Antitumor Mechanisms of Targeting the PDK1 Pathway in Head and Neck Cancer

Kinase-dead PDK1 abrogates GPCR-mediated signaling and HNSCC growth. A, 1483 cells were stably transfected with pcDNA3.1 (VC) or pcDNA3-PDK1M (K110Q-kinase dead) and selected with neomycin for 2 weeks. Lysates were resolved by SDS-PAGE and probed for myc-tag and β-tubulin. B, 1483 vector-transfected control (VC) and 1483 kinase-dead PDK1 (PDKM) cells were seeded, serum-starved for 72 hours and stimulated with BK (10 nmol/L) for 5 minutes. Lysates were collected and immunoprecipitated with anti-phosphotyrosine antibody (P-EGFR) and immunoblotted for EGFR. Lysates were separately immunoblotted for EGFR to determine equal EGFR expression levels. Experiment was conducted twice with similar results 1483 VC and PDKM cells (C) were seeded and assessed for growth by trypan blue dye exclusion on days 1, 3, and 5. Cell counts were graphed using GraphPad Prism Software (Day 5, P = 0.039). IB, immunoblotting; IP, immunoprecipitation.
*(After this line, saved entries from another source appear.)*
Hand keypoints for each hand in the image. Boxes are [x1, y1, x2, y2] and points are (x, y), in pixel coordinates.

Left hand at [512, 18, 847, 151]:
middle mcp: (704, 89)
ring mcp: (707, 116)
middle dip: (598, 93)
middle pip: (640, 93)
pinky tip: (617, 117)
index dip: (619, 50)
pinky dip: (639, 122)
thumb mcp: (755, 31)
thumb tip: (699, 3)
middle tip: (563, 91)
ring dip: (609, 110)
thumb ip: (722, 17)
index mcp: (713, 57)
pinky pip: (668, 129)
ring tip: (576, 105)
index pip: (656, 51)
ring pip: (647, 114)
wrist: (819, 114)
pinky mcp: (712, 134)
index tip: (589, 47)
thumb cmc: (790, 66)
PDK1 contributes to EGFR-independent p70S6K phosphorylation. A, HNSCC (1483) cells were transfected with NTC, EGFR, PDK1, or a combination of EGFR and PDK1 siRNA for 72 hours. Lysates collected were analyzed for phospho-p70S6K, p70S6K, PDK1, and β-tubulin. The results are representative of 3 independent experiments. B, 1483 cells were stably transfected with pcDNA3 (VC) or pcDNA3-PDKM (kinase-dead). 1483 VC and PDKM cells were transfected with NTC or EGFR siRNA for 72 hours. Lysates were collected and resolved by SDS-PAGE. The results are representative of 2 experiments.
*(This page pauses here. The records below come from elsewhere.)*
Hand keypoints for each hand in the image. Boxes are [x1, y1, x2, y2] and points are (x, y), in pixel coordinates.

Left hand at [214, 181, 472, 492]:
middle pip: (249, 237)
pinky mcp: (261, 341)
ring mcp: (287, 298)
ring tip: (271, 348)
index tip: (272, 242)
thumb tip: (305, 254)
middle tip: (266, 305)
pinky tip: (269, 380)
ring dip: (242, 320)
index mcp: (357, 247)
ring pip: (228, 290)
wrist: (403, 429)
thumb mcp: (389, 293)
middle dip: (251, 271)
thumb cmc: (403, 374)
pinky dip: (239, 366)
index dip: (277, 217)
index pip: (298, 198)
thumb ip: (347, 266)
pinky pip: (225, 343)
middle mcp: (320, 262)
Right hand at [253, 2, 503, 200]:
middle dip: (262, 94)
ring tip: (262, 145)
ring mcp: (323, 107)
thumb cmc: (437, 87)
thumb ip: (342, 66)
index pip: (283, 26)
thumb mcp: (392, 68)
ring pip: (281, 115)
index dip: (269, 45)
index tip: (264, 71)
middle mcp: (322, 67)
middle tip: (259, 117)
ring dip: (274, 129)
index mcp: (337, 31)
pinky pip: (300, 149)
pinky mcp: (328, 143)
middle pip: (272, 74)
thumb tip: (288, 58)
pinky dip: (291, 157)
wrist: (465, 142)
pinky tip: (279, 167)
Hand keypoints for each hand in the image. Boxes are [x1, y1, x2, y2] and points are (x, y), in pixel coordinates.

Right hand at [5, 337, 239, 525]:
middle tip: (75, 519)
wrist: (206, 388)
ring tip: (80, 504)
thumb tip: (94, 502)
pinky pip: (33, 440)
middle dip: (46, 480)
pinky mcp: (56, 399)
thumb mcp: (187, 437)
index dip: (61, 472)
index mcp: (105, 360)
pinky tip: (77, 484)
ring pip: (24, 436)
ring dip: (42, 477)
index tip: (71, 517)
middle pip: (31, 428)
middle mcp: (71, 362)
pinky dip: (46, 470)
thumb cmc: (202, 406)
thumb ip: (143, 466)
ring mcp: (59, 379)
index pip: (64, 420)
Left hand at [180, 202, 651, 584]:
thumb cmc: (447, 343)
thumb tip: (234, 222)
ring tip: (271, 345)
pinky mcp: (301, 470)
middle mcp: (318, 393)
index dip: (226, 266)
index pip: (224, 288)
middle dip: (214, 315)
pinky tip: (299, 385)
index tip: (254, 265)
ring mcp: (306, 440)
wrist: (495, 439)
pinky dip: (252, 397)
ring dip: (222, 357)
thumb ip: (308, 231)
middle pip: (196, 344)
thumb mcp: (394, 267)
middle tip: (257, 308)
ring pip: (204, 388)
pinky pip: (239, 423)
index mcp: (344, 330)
AR-12 inhibits in vitro and in vivo HNSCC growth, AKT phosphorylation, and cyclin D1. A, chemical structure of AR-12. B, HNSCC (PCI-37A, UM-22B, PCI-6B, and 1483) and normal mucosal epithelial cells (Het-1A) were treated with increasing concentrations of AR-12. After 72 hours, MTT assay was carried out and the IC₅₀ values were determined using Prism (GraphPad) Software. The experiment was repeated 3 times with similar results. C, UMSCC-1 cells (3 × 10⁶) were inoculated into the flanks of athymic nude mice. After the formation of tumor nodules (7 days later), mice were divided into 2 groups (9 mice per group), vehicle and AR-12 (100 mg/kg daily by oral gavage). Tumors were measured 3 times weekly over 28 days and graphed using GraphPad Prism (P < 0.0001, day 28). D, PCI-37A and UM-22B cells were treated with increasing concentrations of AR-12 for 72 hours. Lysates were assessed by immunoblotting for phospho-Akt, total Akt, and β-tubulin. Representative results from 3 independent experiments are shown.
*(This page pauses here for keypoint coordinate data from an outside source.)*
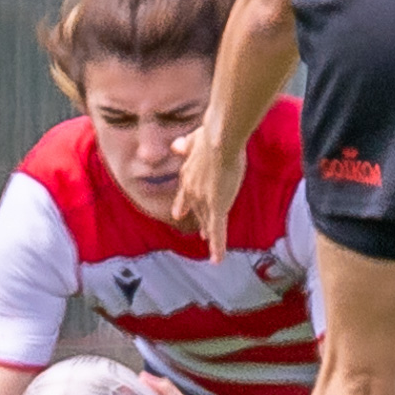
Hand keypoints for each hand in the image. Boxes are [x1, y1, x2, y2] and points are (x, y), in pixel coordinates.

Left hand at [171, 123, 244, 261]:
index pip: (184, 194)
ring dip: (209, 234)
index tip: (178, 213)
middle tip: (201, 234)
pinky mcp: (217, 207)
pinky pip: (218, 231)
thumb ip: (185, 146)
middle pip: (196, 210)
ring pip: (207, 221)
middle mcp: (191, 190)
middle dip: (200, 221)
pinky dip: (218, 246)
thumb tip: (176, 146)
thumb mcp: (194, 139)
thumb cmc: (210, 134)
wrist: (219, 140)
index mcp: (187, 175)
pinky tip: (217, 259)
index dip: (183, 205)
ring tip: (210, 246)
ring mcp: (203, 200)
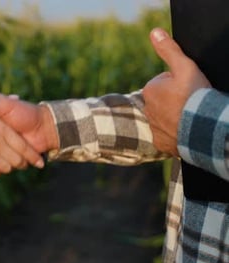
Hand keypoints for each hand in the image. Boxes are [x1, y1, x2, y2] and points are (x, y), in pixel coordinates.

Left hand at [143, 28, 210, 155]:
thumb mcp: (185, 67)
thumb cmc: (195, 96)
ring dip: (177, 116)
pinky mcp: (160, 143)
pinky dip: (176, 133)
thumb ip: (169, 50)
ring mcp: (153, 127)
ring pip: (166, 118)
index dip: (180, 84)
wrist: (203, 128)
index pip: (165, 83)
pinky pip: (168, 135)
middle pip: (165, 101)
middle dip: (176, 101)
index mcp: (150, 90)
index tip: (190, 89)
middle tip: (191, 103)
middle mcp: (147, 109)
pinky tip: (186, 130)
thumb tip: (154, 32)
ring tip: (191, 116)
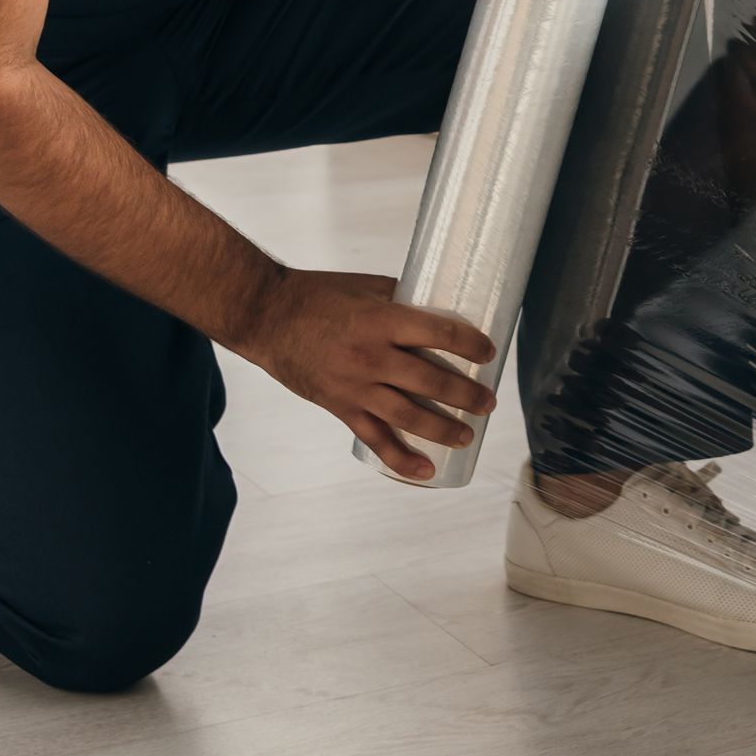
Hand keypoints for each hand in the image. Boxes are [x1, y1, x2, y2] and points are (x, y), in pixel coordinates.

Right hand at [238, 267, 495, 479]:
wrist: (267, 318)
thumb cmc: (315, 294)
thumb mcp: (363, 286)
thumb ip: (399, 298)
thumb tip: (436, 303)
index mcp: (381, 320)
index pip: (437, 332)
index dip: (468, 344)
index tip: (488, 352)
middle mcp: (372, 356)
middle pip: (429, 381)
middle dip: (465, 395)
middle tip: (488, 403)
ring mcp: (355, 386)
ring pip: (408, 415)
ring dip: (442, 429)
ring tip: (467, 436)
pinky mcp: (340, 407)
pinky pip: (375, 438)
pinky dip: (400, 458)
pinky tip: (425, 469)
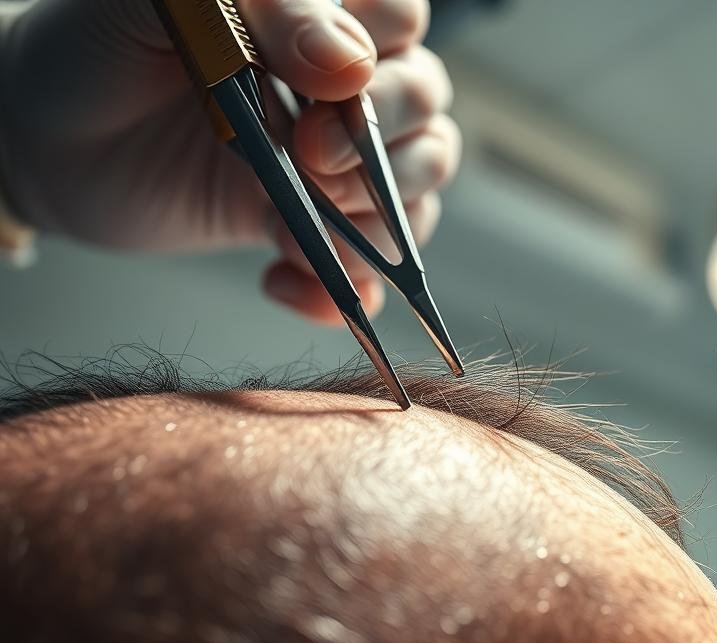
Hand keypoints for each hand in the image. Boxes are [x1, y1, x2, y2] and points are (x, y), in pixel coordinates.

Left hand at [0, 0, 459, 323]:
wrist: (41, 144)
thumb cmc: (94, 50)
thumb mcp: (162, 5)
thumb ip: (261, 9)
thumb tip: (349, 62)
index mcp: (315, 15)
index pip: (402, 17)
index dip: (382, 54)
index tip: (323, 86)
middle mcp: (341, 85)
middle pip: (424, 106)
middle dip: (382, 143)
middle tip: (312, 160)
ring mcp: (333, 161)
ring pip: (418, 190)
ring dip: (380, 220)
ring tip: (306, 227)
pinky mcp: (311, 228)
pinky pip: (371, 270)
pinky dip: (344, 290)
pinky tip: (282, 282)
AR-12 induces proapoptotic signaling. A, PCI-37A (left), UM-22B (right), and HET-1A (B) cells were treated with increasing concentrations of AR-12 for 36 hours and analyzed by immunoblotting for cleaved PARP (116 and 89Kd bands). Representative results from 3 independent experiments are shown. C, PCI-37A (left) and UM-22B (right) cells were treated with AR-12 and assessed for survivin expression by immunoblotting. The experiment was conducted twice with similar results.